Make taking notes a habit. It’ll help you remember the material better once class is over—plus give you a record of what the professor thinks is important—and the act of writing will keep you occupied during class, so you’re less likely to get bored and sleepy.
Although doodling is often associated with being bored and not paying attention, if you doodle randomly while listening, it can help you stay awake. “Randomly” is the key word. Don’t try to draw anything in particular; just let your pen move over the paper. By keeping your hand in motion, you won’t become so relaxed that you fall asleep.
The repetitive action of chewing takes your mind off being tired and keeps blood flowing to your head. But obviously, you can’t continually munch on handfuls of popcorn throughout a philosophy class. Never fear, chewing gum also improves alertness. And the effect is even better if you like your gum minty fresh, according to a study from Coventry University.
You might feel a little sleepy simply if the room is warm. Be sure to take off your jacket or sweater to avoid feeling overheated and sit by an open window if you can, to feel a cool breeze.

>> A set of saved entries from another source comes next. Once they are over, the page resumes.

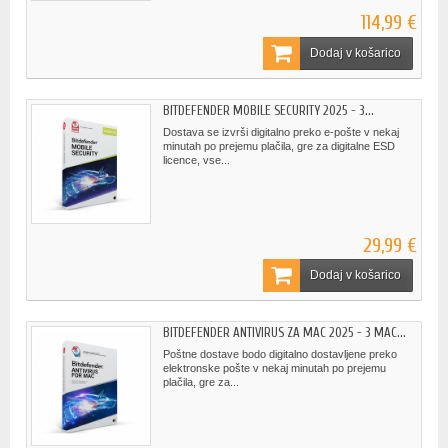
114,99 €
Dodaj v košarico
BITDEFENDER MOBILE SECURITY 2025 - 3...
Dostava se izvrši digitalno preko e-pošte v nekaj
minutah po prejemu plačila, gre za digitalne ESD
licence, vse...
29,99 €
Dodaj v košarico
BITDEFENDER ANTIVIRUS ZA MAC 2025 - 3 MAC...
Poštne dostave bodo digitalno dostavljene preko
elektronske pošte v nekaj minutah po prejemu
plačila, gre za...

It’s not easy to stay alert and focused when your eyes are dry. Carry drops in your bag and splash a few in when the need arises to feel refreshed.
Touch Your Head
Odd as it may sound, it actually works. Researchers at the University of Michigan found that students who applied pressure to the tops of their heads, the tops and backs of their necks, just below their knees, on the backs of their hands, or on the bottoms of their feet were less sleepy than students who self-applied acupressure at relaxation points.
Think About Your Plans After Class
If you have a meeting, practice or plans to meet a friend after school, try thinking about it for just a few minutes while you’re in class, then snap your attention back to your instructor. This will stimulate your mind and wake you up a bit.
Sit Near a Partner
Look for that studious friend to sit next to and ask for a poke if they see you nodding off. But keep in mind, you should think about how to return the favor somehow. If you have nothing to offer, your study buddy might find someone else who does.
Walk It Off
If you really feel like you’re going to fall asleep, excuse yourself to the bathroom. The walk there will give your eyes something new to focus on, so when you return to the classroom, you’ll be more alert in that environment. The walk itself will increase your blood flow as well, which also works magic on your focus. While you’re in the hallway, stretch or even do some jumping jacks to get your blood flowing and your heart rate up.
What you think qualifies as enough sleep (a solid 5 hours) may not be the same as what your brain requires (7 to 9 hours, consistently). The most surefire remedy for being sleepy in class is getting more sleep when you’re not in class—preferably in bed, at night. Try to keep to a regular sleep and wake schedule as much as possible. If you have trouble falling asleep, take some measures to improve your sleep habits, like putting away your phone an hour before bed, using a sleep mask or ear plugs, or trying essential oils or a natural sleep-supporting supplement. Restful sleep is the first and best fix for daytime alertness.